Work instruction → Retype the part of the Route 53 forum post from "I have successfully" up to and including "to manage this.", keeping every word and punctuation mark the same.

Provided text →
* * *

AWS Route 53 - Is it possible to route CNAME to a domain used for private nameservers?

2
votes

I'm trying to learn more about DNS and have a real-life scenario that I can't work out how to resolve. I may not actually be asking the correct question in the title because I'm not really sure where the issue may be.

I have successfully setup private nameservers on AWS Route53, and have for a short while been using a number of additional hosted zones using this delegation set, having the domain provider pointing to these whitelabel nameservers. However, there is a site that I want to route to an AWS S3 bucket, and the client wants to manage his own DNS config for a number of valid reasons. Pointing to S3 buckets requires an alias to be used which I can either do via having the domain point to my nameservers and use A records with an alias (not an option for this scenario), have the domain managed by AWS (again, not an option), or place a CNAME record to point to the bucket. Given things may change with where this is pointed (and additional subdomains created for some short-lived campaign landing pages), we'd like to still utilise our nameservers if possible somehow to manage this.

I have tried creating a CNAME record pointing to the domain of the nameservers, and I can see this has now picked up ns1-4.nameserver.com in the NS records of that particular subdomain but does not route to anywhere detailed in the hosted zone I have created for this domain. The hosted zone was created using the reusable delegation set of my whitelabel nameservers, in the same way I've created other hosted zones before.

* * *

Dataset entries
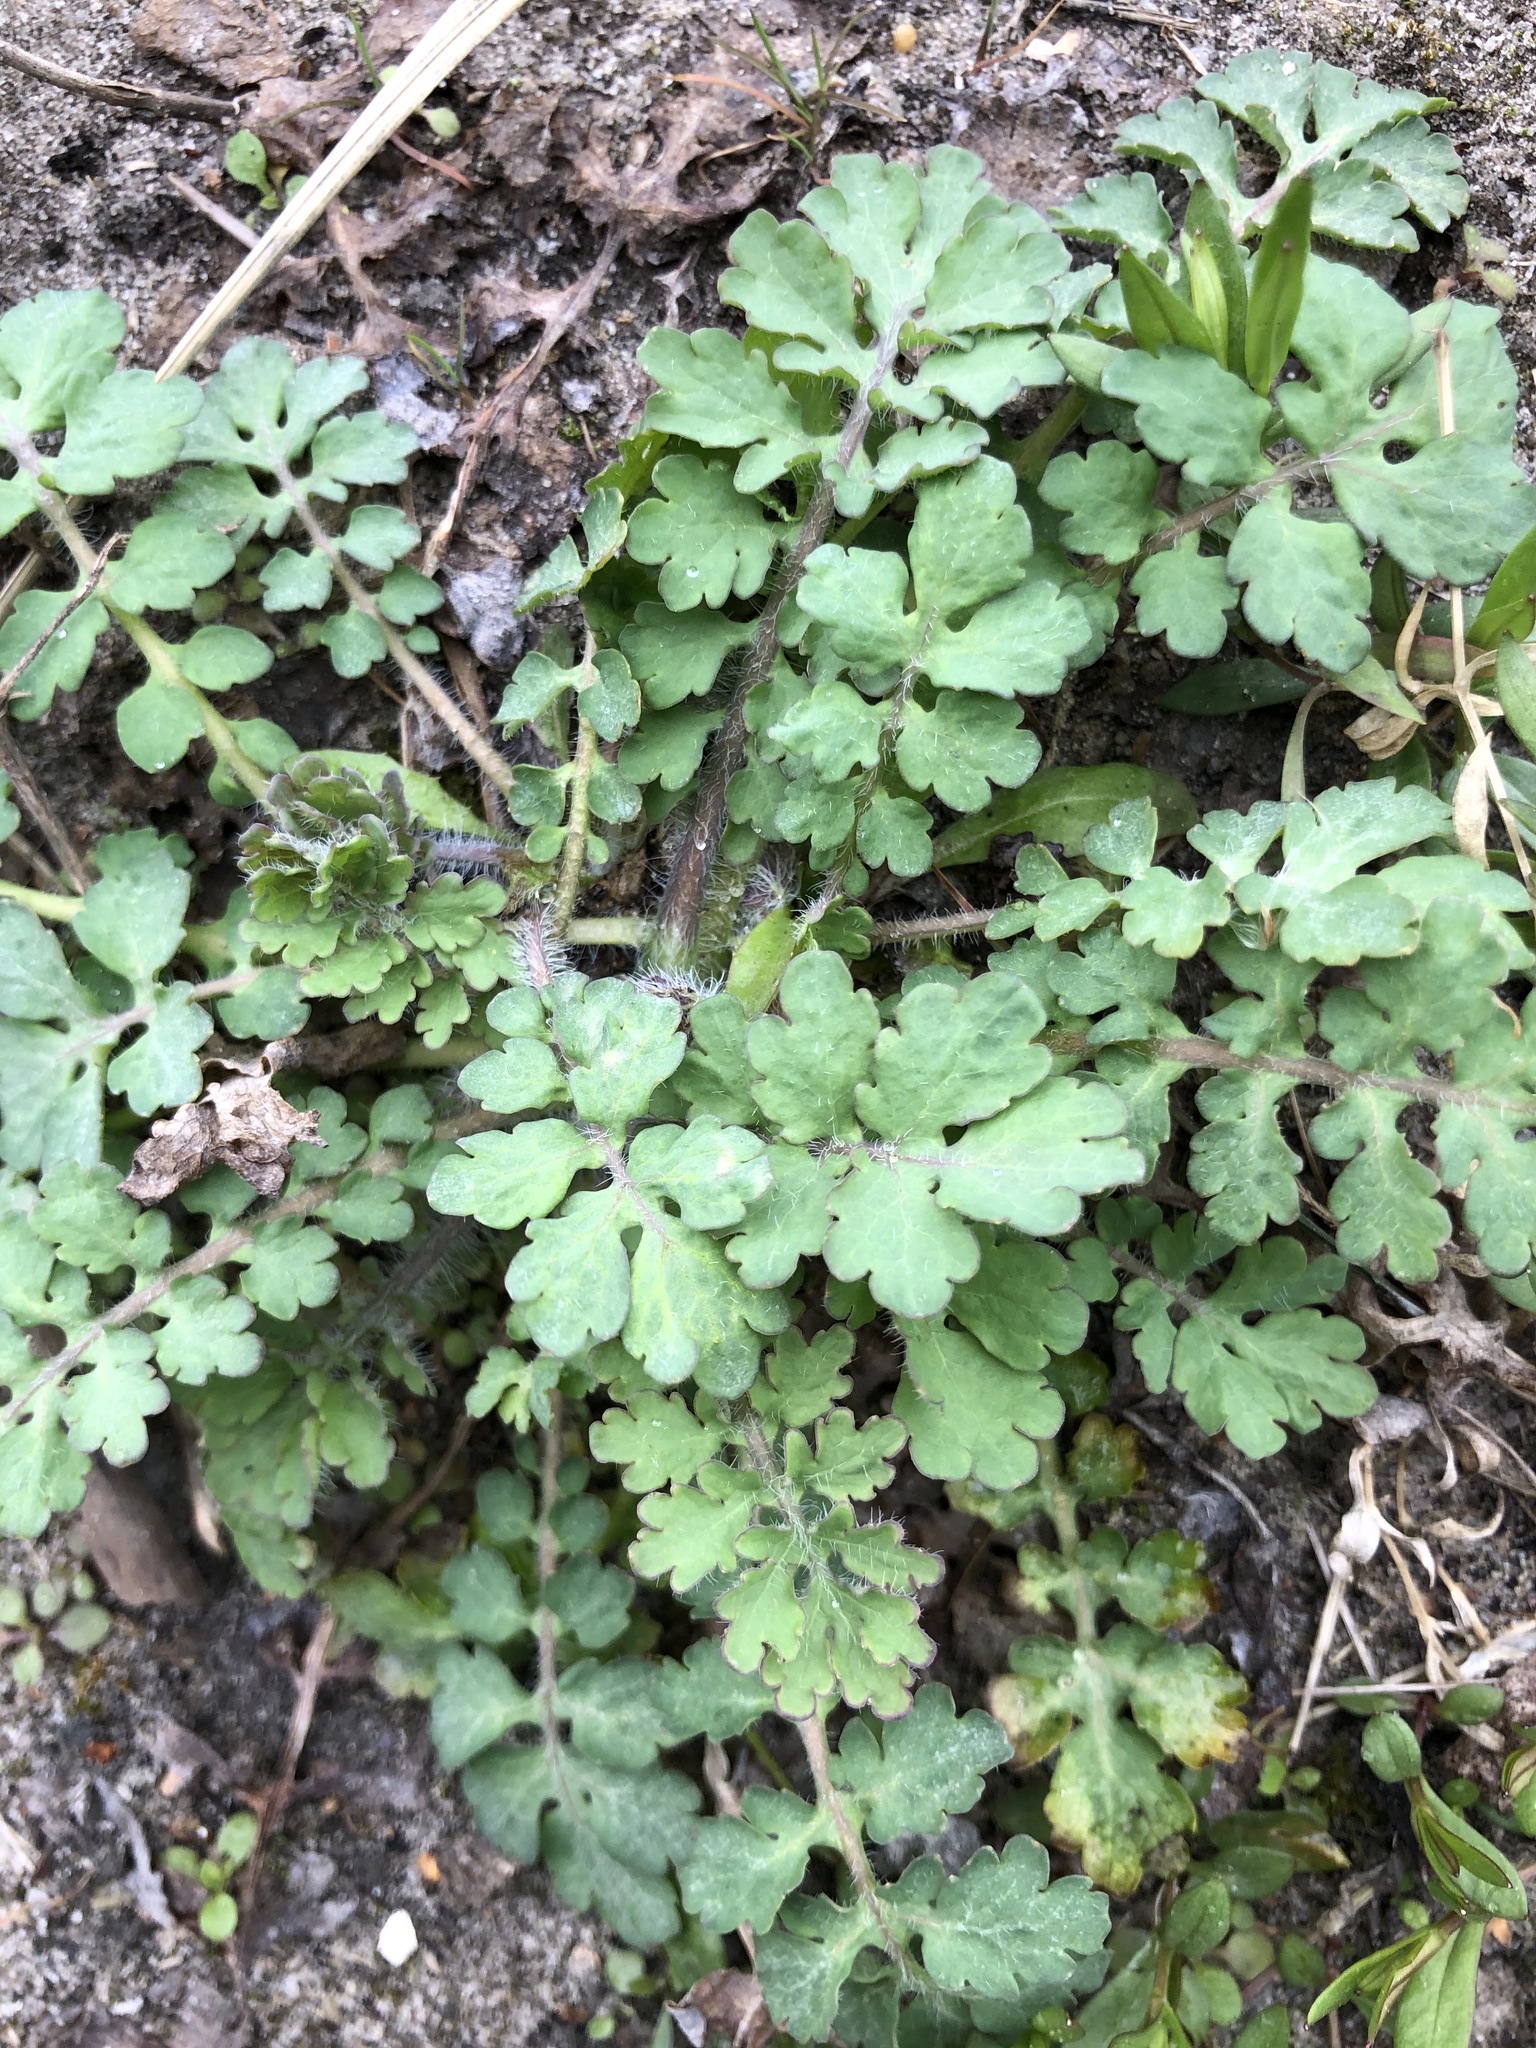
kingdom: Plantae
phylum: Tracheophyta
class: Magnoliopsida
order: Ranunculales
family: Papaveraceae
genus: Chelidonium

* * *

Solution for this exercise →
I have successfully setup private nameservers on AWS Route53, and have for a short while been using a number of additional hosted zones using this delegation set, having the domain provider pointing to these whitelabel nameservers. However, there is a site that I want to route to an AWS S3 bucket, and the client wants to manage his own DNS config for a number of valid reasons. Pointing to S3 buckets requires an alias to be used which I can either do via having the domain point to my nameservers and use A records with an alias (not an option for this scenario), have the domain managed by AWS (again, not an option), or place a CNAME record to point to the bucket. Given things may change with where this is pointed (and additional subdomains created for some short-lived campaign landing pages), we'd like to still utilise our nameservers if possible somehow to manage this.